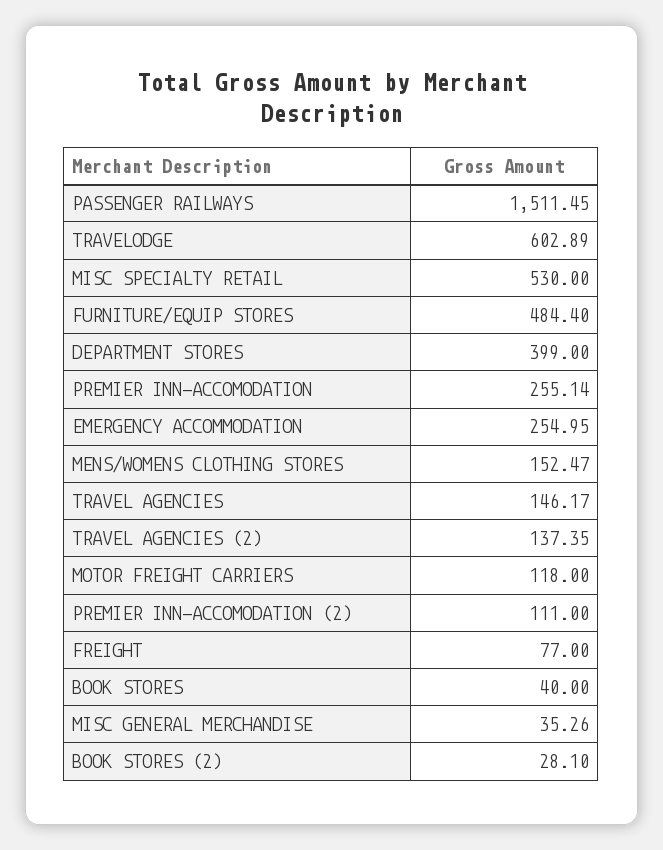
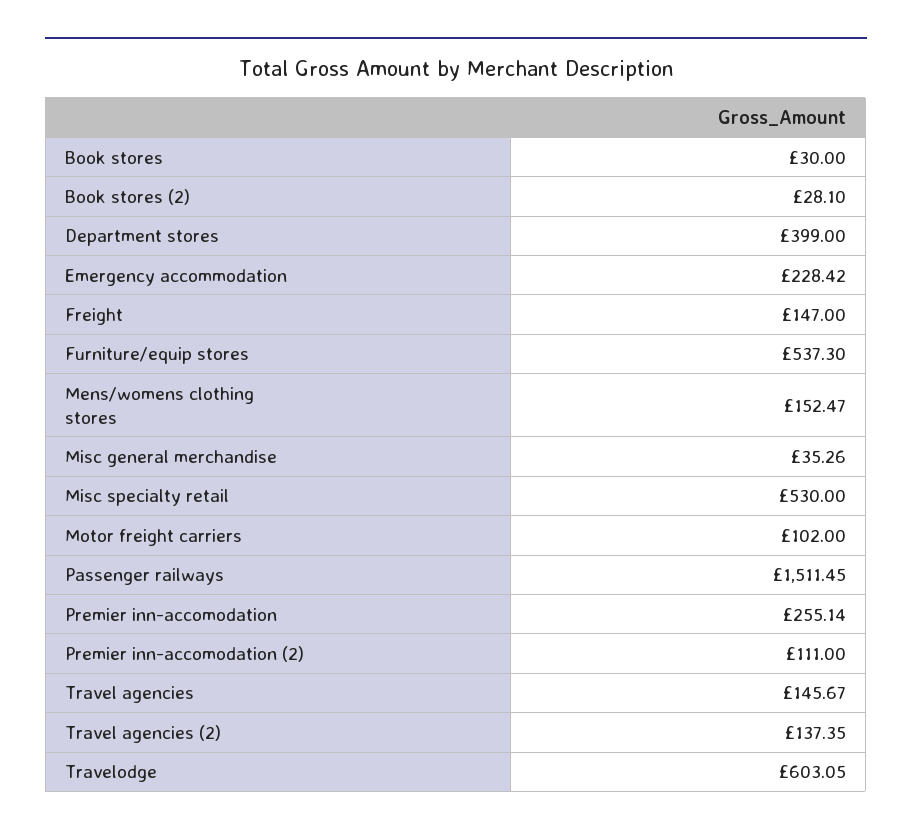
  {
    "PASSENGER RAILWAYS": 1511.45,
-   "TRAVELODGE": 602.89,
+   "TRAVELODGE": 603.05,
    "MISC SPECIALTY RETAIL": 530,
-   "FURNITURE/EQUIP STORES": 484.4,
+   "FURNITURE/EQUIP STORES": 537.3,
    "DEPARTMENT STORES": 399,
    "PREMIER INN-ACCOMODATION": 255.14,
-   "EMERGENCY ACCOMMODATION": 254.95,
+   "EMERGENCY ACCOMMODATION": 228.42,
    "MENS/WOMENS CLOTHING STORES": 152.47,
-   "TRAVEL AGENCIES": 146.17,
+   "TRAVEL AGENCIES": 145.67,
    "TRAVEL AGENCIES (2)": 137.35,
-   "MOTOR FREIGHT CARRIERS": 118,
+   "MOTOR FREIGHT CARRIERS": 102,
    "PREMIER INN-ACCOMODATION (2)": 111,
-   "FREIGHT": 77,
+   "FREIGHT": 147,
-   "BOOK STORES": 40,
+   "BOOK STORES": 30,
    "MISC GENERAL MERCHANDISE": 35.26,
    "BOOK STORES (2)": 28.1
  }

☆ ☆ ☆ ☆ ☆ ☆ ☆

- **WHAT TO PRODUCE**: Your response should be the lines of the entries above that include the string "ACCOMMODATION".

- **EXERCISE RESPONSE**:
-   "EMERGENCY ACCOMMODATION": 254.95,
+   "EMERGENCY ACCOMMODATION": 228.42,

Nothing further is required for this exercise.